[Try it] In the forum thread about a strained friendship, what did the poster say she did not come to?
┌─ Selected extract
I feel the way you handled things was a little wrong. She got pissed because you 'went too far' while giving her a backrub, which is understandable and the logical thing would have been to apologize and giver her some space for a while before talking to her about your feelings.

If you're in a friendship for 'benefits' it's not a friendship.
 
Dude, your friend zoned...she has it to good with you...just wait till she is attracted to one of your friends.
I know. thats why I dropping her. I tried dropping her a few times before, but he always starts crying and apologizing and etc.But this time, she has a choice to pick..
 
If the lines are getting blurry you need to sit down and talk it out with her. make your intentions clear and don't get angry if she rejects them.

I feel the way you handled things was a little wrong. She got pissed because you 'went too far' while giving her a backrub, which is understandable and the logical thing would have been to apologize and giver her some space for a while before talking to her about your feelings.

If you're in a friendship for 'benefits' it's not a friendship.

I mean I knew what she was going to say, I only said this cause I got angry, about what she said, and her not coming to my house for my bd. I guess I mostly said it because I wanted to end the friendship, but in the back of my mind, I thought she might say ok..
 
I think so. Obviously just being friends was something that seemed to be a bit emotionally uncomfortable (for lack of better wording) for you. I also get the impression that you were feeling kind of taken advantage of and not able to put up boundaries. Maybe you could have handled it differently. You could have just told her that you need space to deal with your feelings and cutting contact for a while is the best option for you.

Rejection sucks!
 
I think so. Obviously just being friends was something that seemed to be a bit emotionally uncomfortable (for lack of better wording) for you. I also get the impression that you were feeling kind of taken advantage of and not able to put up boundaries. Maybe you could have handled it differently. You could have just told her that you need space to deal with your feelings and cutting contact for a while is the best option for you.

Rejection sucks!
└─
┌─ Information given
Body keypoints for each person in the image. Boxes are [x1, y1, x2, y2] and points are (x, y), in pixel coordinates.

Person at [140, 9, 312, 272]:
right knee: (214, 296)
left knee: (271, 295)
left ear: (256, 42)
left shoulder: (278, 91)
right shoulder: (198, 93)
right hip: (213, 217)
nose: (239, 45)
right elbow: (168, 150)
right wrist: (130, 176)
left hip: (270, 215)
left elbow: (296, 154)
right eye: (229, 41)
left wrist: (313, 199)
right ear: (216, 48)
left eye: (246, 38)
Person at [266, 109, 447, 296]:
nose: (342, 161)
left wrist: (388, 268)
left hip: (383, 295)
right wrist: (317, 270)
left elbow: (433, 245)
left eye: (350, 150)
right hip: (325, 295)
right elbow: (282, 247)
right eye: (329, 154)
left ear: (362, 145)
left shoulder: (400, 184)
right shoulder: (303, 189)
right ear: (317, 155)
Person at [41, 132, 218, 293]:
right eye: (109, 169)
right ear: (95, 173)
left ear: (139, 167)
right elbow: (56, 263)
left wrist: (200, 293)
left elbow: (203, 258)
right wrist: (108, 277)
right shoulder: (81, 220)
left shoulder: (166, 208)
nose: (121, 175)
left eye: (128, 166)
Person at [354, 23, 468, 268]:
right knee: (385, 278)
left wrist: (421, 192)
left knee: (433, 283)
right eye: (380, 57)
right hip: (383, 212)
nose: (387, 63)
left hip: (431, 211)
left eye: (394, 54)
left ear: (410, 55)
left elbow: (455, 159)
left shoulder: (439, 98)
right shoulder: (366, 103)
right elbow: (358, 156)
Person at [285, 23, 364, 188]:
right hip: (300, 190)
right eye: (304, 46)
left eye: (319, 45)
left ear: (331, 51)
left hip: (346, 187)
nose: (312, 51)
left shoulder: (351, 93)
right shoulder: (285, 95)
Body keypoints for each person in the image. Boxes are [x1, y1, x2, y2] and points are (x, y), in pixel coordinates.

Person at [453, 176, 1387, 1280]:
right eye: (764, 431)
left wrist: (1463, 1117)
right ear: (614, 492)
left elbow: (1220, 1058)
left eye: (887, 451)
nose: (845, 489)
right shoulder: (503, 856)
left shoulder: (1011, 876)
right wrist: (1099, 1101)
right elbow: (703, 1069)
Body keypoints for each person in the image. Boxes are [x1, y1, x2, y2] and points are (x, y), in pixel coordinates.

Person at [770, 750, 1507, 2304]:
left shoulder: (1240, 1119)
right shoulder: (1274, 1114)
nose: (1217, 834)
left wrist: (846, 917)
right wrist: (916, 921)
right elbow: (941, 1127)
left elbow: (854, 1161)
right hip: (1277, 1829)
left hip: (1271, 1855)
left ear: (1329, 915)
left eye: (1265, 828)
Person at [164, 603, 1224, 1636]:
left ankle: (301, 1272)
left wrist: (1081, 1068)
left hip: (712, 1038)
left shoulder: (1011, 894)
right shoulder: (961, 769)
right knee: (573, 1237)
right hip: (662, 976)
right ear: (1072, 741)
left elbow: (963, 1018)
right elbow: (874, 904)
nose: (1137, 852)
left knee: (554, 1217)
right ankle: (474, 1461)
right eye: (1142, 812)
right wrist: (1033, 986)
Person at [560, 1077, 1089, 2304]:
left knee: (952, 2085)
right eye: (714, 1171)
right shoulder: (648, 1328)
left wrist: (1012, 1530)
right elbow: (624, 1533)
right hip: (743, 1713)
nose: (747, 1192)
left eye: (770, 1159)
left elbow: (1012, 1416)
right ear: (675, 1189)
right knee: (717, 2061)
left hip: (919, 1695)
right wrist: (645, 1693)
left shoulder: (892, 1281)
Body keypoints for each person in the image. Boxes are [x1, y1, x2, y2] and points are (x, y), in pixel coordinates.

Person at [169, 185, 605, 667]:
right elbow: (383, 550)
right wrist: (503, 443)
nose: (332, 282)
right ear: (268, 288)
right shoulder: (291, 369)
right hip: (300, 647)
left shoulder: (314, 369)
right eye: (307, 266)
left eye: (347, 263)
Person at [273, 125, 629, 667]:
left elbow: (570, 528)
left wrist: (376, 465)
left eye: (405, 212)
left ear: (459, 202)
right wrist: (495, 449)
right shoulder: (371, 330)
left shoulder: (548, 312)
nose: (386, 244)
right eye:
└─
[Answer below] The poster's birthday at the poster's house.